Summit objected to a weakness it received for not sufficiently addressing HVAC requirements. The solicitation stated that contractors would be responsible for air-conditioning equipment. Summit argued it addressed temperature control to cool hardware, but should not have been expected to address HVAC more broadly. The court found that this argument amounted to disagreement with the court’s evaluation conclusions.

Summit asserted that the VA glibly evaluated its proposal, only looking for keywords. But the court saw no indication the VA only looked for keywords. The VA used some keywords, but those terms were included in the PWS and appeared as part of a reasoned explanation of the weaknesses assigned to Summit’s proposal.

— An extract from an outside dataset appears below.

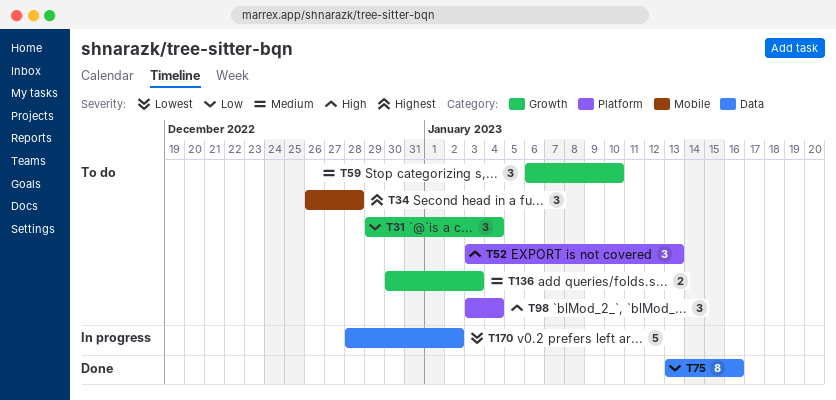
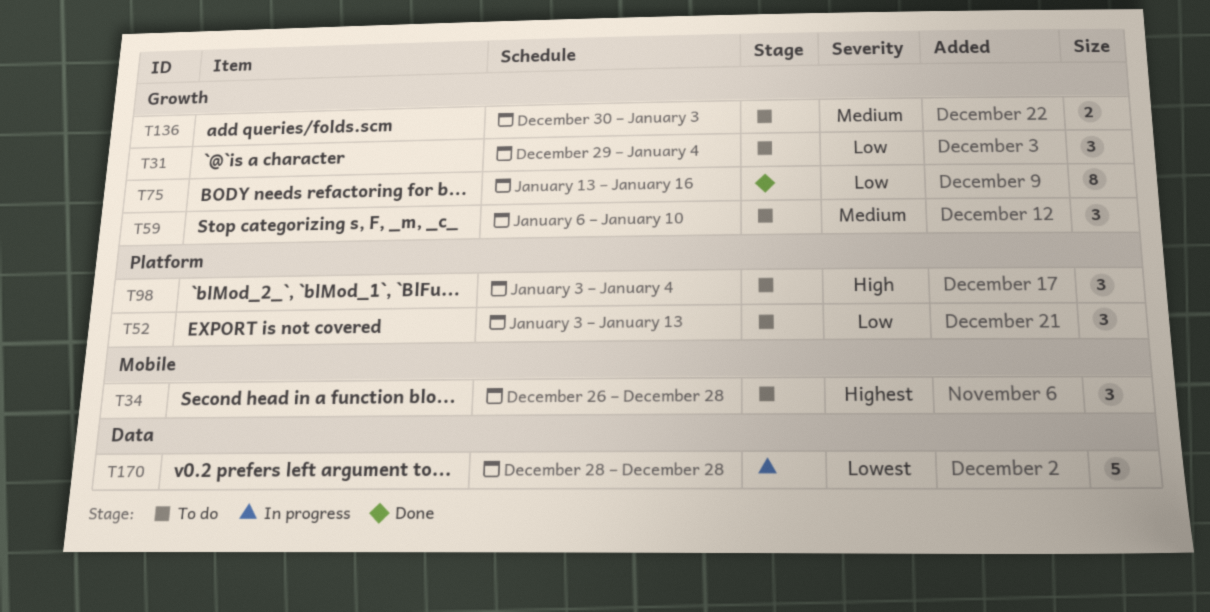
T52, priority: High -> Low
T75, label: Data -> Growth
T170, due: Jan 2 -> Dec 28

Summit contended that the VA improperly criticized its failure to address the proposed labor mix in the sample task order. Summit argued that the solicitation did not required offerors to discuss the labor risk in their technical proposals. Alas, the court found that the VA did not evaluate Summit’s labor mix, but rather faulted the company for failing to address the requirement that offerors provide appropriate personnel for specific tasks.

Lastly, summit alleged that VA failed to consider its price in establishing the competitive range. The court found that the VA had evaluated price precisely as set forth in the solicitation. The SSA had found that while some unacceptable offerors had lower prices, none of those prices were low enough to overcome the unacceptable technical proposals.

Summit is represented by Theodore P. Watson. The government is represented by Evan Wisser, Jeffrey Bossert Clark, Robert R. Kirschman, Jr., and Reginald T. Blades, Jr. of the Department of Justice as well as Frank V. DiNicola, Desiree A. DiCorcia and Tara Nash of the Department of Veterans Affairs.